Who sees all beings in his own Self and his own Self in all beings, loses all fear.
The Isa Upanishad
We are living in a fearful time.
It is hard – right here, right now – to see ourselves in one another. Isolation. Fear. Anger. Sadness. Our hearts break making it just about impossible to be instruments of peace. Our eyes weep and want to close. Talking in theological and philosophical and poetic terms about seeing ourselves in each other is particularly soul crushing right now. I don’t want to see myself in those who spew hate and cruelty and death. I don’t want to extend an olive branch to those who create death and chaos and fear. A ring of safety – the distance kept to protect one from pain – buries compassion, faith, and understanding.
A Ring of Safety At This Moment
This is the exact moment to question a ring of safety. This is the time to acknowledge the privilege of a ring of safety, understanding that some people, particularly people who are vulnerable because of their medical conditions, age, what they look like, who they love, and how they worship, have never known safety.
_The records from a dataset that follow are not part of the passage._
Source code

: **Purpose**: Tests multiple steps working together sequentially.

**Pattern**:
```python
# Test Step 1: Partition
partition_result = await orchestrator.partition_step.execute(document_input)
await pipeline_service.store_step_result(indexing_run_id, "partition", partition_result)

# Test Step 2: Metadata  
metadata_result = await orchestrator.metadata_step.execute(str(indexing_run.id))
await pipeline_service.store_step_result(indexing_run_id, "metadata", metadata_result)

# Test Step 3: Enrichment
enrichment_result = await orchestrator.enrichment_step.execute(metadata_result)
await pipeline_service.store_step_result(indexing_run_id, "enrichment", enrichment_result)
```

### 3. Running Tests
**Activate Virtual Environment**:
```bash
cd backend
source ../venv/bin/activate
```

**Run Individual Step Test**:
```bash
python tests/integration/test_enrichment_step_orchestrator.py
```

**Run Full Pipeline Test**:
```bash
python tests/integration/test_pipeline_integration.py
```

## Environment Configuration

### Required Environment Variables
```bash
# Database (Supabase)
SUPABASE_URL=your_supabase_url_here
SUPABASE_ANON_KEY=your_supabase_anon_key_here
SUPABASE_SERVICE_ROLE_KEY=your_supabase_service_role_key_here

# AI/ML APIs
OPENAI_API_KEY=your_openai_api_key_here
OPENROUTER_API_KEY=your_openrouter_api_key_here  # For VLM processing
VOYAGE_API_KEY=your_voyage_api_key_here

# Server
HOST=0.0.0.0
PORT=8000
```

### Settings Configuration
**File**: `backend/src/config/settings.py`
In the middle of this pain, I don’t want to understand the ring of safety of those that hurt others. People who hurt others often tout preserving their ring of safety as their rationale for their actions. Rings of safety can kill. This moment is the moment to understand, more deeply than we ever have, our rings of safety are interdependent. They live and breathe together.
Questioning A Ring of Safety
Only in questioning our ring of safety will we understand how we got here and how we get out. Questioning does not mean softening or twisting or equivocating or lying. Questioning does not mean silencing or posturing or apologizing or capitulating. My questions are about a way forward from fear and hate and cruelty. Is it about appealing to our better angels? Is it about reaching a bottom from which we all agree we must rise? Is it about deep reconciliation that will require the powerful to see a shared future and act differently? A scorched earth approach to the future that perpetuates old power structures is not the answer. Truly seeing ourselves in others, and living according to that truth, requires healing of a magnitude that we have not known as a world. The possibility of this moment of deep pain is unquestionable. We feel it and see it when we pay attention. The urgency of now appears every day – as heroes come forth, as truth tellers speak out, as storytellers tell stories, as organizers mobilize, as our youth enter the conversation, as honest systems hold and dishonest systems fold. Momentum toward something better for us all is building. A ring of safety, in which we truly do see ourselves in one another, can surround us all. May it be so.